What Ngozi (an author friend of mine from Gaborone, Botswana) and I have recently started doing is hosting co-reading experiences on social media. The first took place in March and April this year, reading Sisters of the Yam: Black Women and Self-Recovery by bell hooks on Facebook Live, and have gone on to read All About Love: New Visions – also by bell hooks – on Instagram Live. These conversations are aimed at unpacking the ideas in the books as a collective while also cementing these with personal and shared experience.

While the co-reading experience focuses on feminist literature, my interests also lie in African philosophy, African history, historical fiction and just about anything on African spirituality. I am, however, an erratic reader; I read just about anything that tickles my fancy. I don’t believe in confining myself to a set genre and often pick up books based on subjects I’m currently intrigued by.

 

Tell us about a recent book you loved – and why?

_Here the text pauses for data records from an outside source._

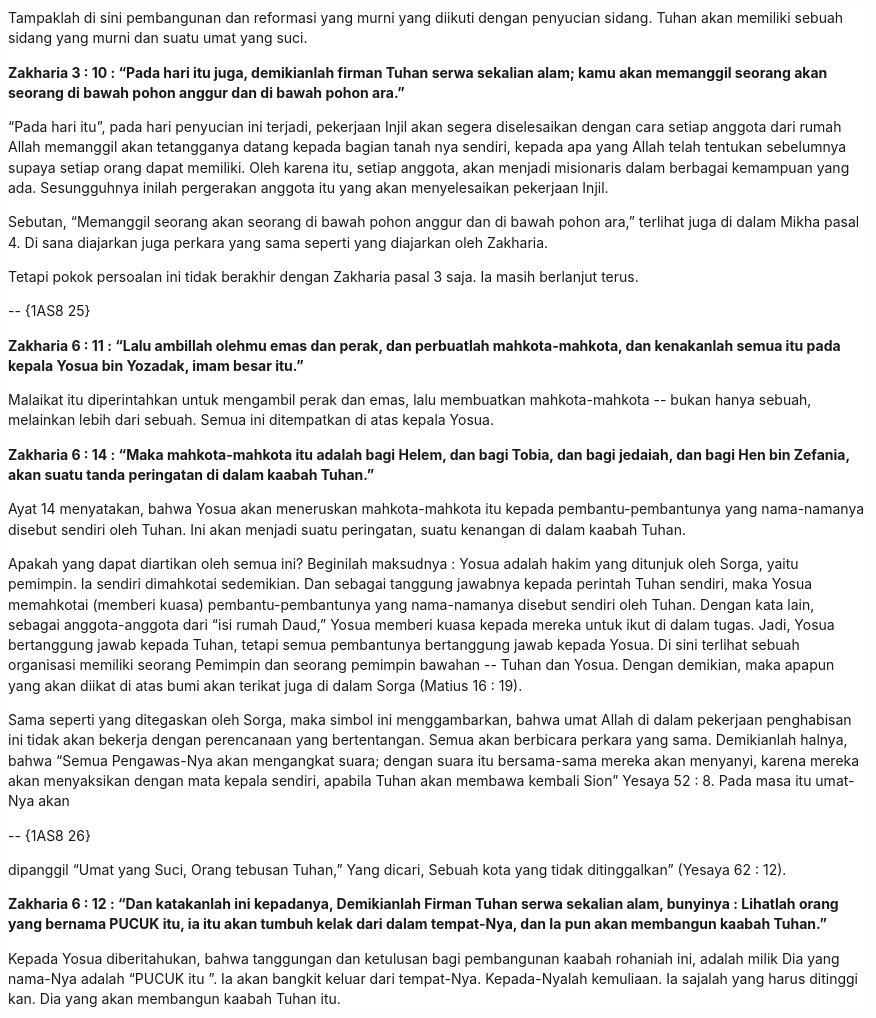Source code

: Tampaklah di sini pembangunan dan reformasi yang murni yang diikuti dengan penyucian sidang. Tuhan akan memiliki sebuah sidang yang murni dan suatu umat yang suci.

**Zakharia 3 : 10 : “Pada hari itu juga, demikianlah firman Tuhan serwa sekalian alam; kamu akan memanggil seorang akan seorang di bawah pohon anggur dan di bawah pohon ara.”**

“Pada hari itu”, pada hari penyucian ini terjadi, pekerjaan Injil akan segera diselesaikan dengan cara setiap anggota dari rumah Allah memanggil akan tetangganya datang kepada bagian tanah nya sendiri, kepada apa yang Allah telah tentukan sebelumnya supaya setiap orang dapat memiliki. Oleh karena itu, setiap anggota, akan menjadi misionaris dalam berbagai kemampuan yang ada. Sesungguhnya inilah pergerakan anggota itu yang akan menyelesaikan pekerjaan Injil.

Sebutan, “Memanggil seorang akan seorang di bawah pohon anggur dan di bawah pohon ara,” terlihat juga di dalam Mikha pasal 4. Di sana diajarkan juga perkara yang sama seperti yang diajarkan oleh Zakharia.

Tetapi pokok persoalan ini tidak berakhir dengan Zakharia pasal 3 saja. Ia masih berlanjut terus.

 -- {1AS8 25}   
  
  **Zakharia 6 : 11 : “Lalu ambillah olehmu emas dan perak, dan perbuatlah mahkota-mahkota, dan kenakanlah semua itu pada kepala Yosua bin Yozadak, imam besar itu.”**

Malaikat itu diperintahkan untuk mengambil perak dan emas, lalu membuatkan mahkota-mahkota -- bukan hanya sebuah, melainkan lebih dari sebuah. Semua ini ditempatkan di atas kepala Yosua.

**Zakharia 6 : 14 : “Maka mahkota-mahkota itu adalah bagi Helem, dan bagi Tobia, dan bagi jedaiah, dan bagi Hen bin Zefania, akan suatu tanda peringatan di dalam kaabah Tuhan.”**

Ayat 14 menyatakan, bahwa Yosua akan meneruskan mahkota-mahkota itu kepada pembantu-pembantunya yang nama-namanya disebut sendiri oleh Tuhan. Ini akan menjadi suatu peringatan, suatu kenangan di dalam kaabah Tuhan.

Apakah yang dapat diartikan oleh semua ini? Beginilah maksudnya : Yosua adalah hakim yang ditunjuk oleh Sorga, yaitu pemimpin. Ia sendiri dimahkotai sedemikian. Dan sebagai tanggung jawabnya kepada perintah Tuhan sendiri, maka Yosua memahkotai (memberi kuasa) pembantu-pembantunya yang nama-namanya disebut sendiri oleh Tuhan. Dengan kata lain, sebagai anggota-anggota dari “isi rumah Daud,” Yosua memberi kuasa kepada mereka untuk ikut di dalam tugas. Jadi, Yosua bertanggung jawab kepada Tuhan, tetapi semua pembantunya bertanggung jawab kepada Yosua. Di sini terlihat sebuah organisasi memiliki seorang Pemimpin dan seorang pemimpin bawahan -- Tuhan dan Yosua. Dengan demikian, maka apapun yang akan diikat di atas bumi akan terikat juga di dalam Sorga (Matius 16 : 19).

Sama seperti yang ditegaskan oleh Sorga, maka simbol ini menggambarkan, bahwa umat Allah di dalam pekerjaan penghabisan ini tidak akan bekerja dengan perencanaan yang bertentangan. Semua akan berbicara perkara yang sama. Demikianlah halnya, bahwa “Semua Pengawas-Nya akan mengangkat suara; dengan suara itu bersama-sama mereka akan menyanyi, karena mereka akan menyaksikan dengan mata kepala sendiri, apabila Tuhan akan membawa kembali Sion” Yesaya 52 : 8. Pada masa itu umat-Nya akan

 -- {1AS8 26}   
  
  dipanggil “Umat yang Suci, Orang tebusan Tuhan,” Yang dicari, Sebuah kota yang tidak ditinggalkan” (Yesaya 62 : 12).

**Zakharia 6 : 12 : “Dan katakanlah ini kepadanya, Demikianlah Firman Tuhan serwa sekalian alam, bunyinya : Lihatlah orang yang bernama PUCUK itu, ia itu akan tumbuh kelak dari dalam tempat-Nya, dan Ia pun akan membangun kaabah Tuhan.”**

Kepada Yosua diberitahukan, bahwa tanggungan dan ketulusan bagi pembangunan kaabah rohaniah ini, adalah milik Dia yang nama-Nya adalah “PUCUK itu ”. Ia akan bangkit keluar dari tempat-Nya. Kepada-Nyalah kemuliaan. Ia sajalah yang harus ditinggi kan. Dia yang akan membangun kaabah Tuhan itu.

I enjoyed Akwaeke Emezi's Freshwater – which I read at the beginning of this year – a great deal. The book, which is somewhat autobiographical, explores aspects of living as what is referred to as “obanje” in Igbo culture - existing with multiple spirits inhibiting your body. Having read Ben Okri's The Famished Road, Helen Oyeyemi’s The Icarus Girl, Nnedi Okorafor’s Akata Witch and Who Fears Death, Credo Mutwa’s Indaba My Children, Jennifer Nansubuga Makumbi's Kintu, and Tomi Adeyemi's Children of Blood and Bone, I found Freshwater to be the first to encompass my experiences as a spirit child into a single narrative.

As someone who was raised in a Christian family and grew to be invested in African spirituality I pay close attention to the effects of colonial epistemic violence on my community and because some of the things we experience are no longer spoken about I try to find answers in the experiences and understanding of others. The issue of hosting a multitude in the same body, and how each affects different aspects of your personality, is documented with extreme attention in this book.

 

KARABO HIINE (@spinesandtitles)

Tell us a bit about yourself?

My name is Karabo Hiine. I’m a Johannesburg-based full-time book reader and part-time lawyer. My love for reading was inspired by my grandmother, who often took me to the local library to lend books for the month.

 

What can followers expect from you?

I’m a big fan of African literature. I’m an even bigger fan of black feminist literature. I have decided to be more intentional about the books I read and so followers should expect more black feminist literature, queer literature, pro-black and anti-racist literature. Literature that speaks to who I am.

There’s so much I don’t know and there’s so much more to learn, so I’m looking forward to engaging with Bookstagrammers and book lovers on these genres.

I usually post my monthly TBR (to be read) list, but that adds unnecessary pressure to the joy of reading. My bookstagram profile says I am “endorsing the love for literature and a glazzof”, so I’ll definitely continue sharing my favourite drinks, sometimes smoothies sometimes wine, all while enjoying my favourite jazz tunes.

 

Tell us about a recent book you loved – and why?

It’s incredibly difficult to just pick one. A recent book I read and find worth recommending is Nervous Conditions by Tsitsi Dangarembga. I enjoyed the female-centred narrative and how critical it was of the patriarchal order of life. It is certainly one of those books I wish I had read when I was much younger but I now appreciate that, the older I grow and understand what it means to be black and female, my responsibility to centre my reading on who I am and who I aspire to be grows with me.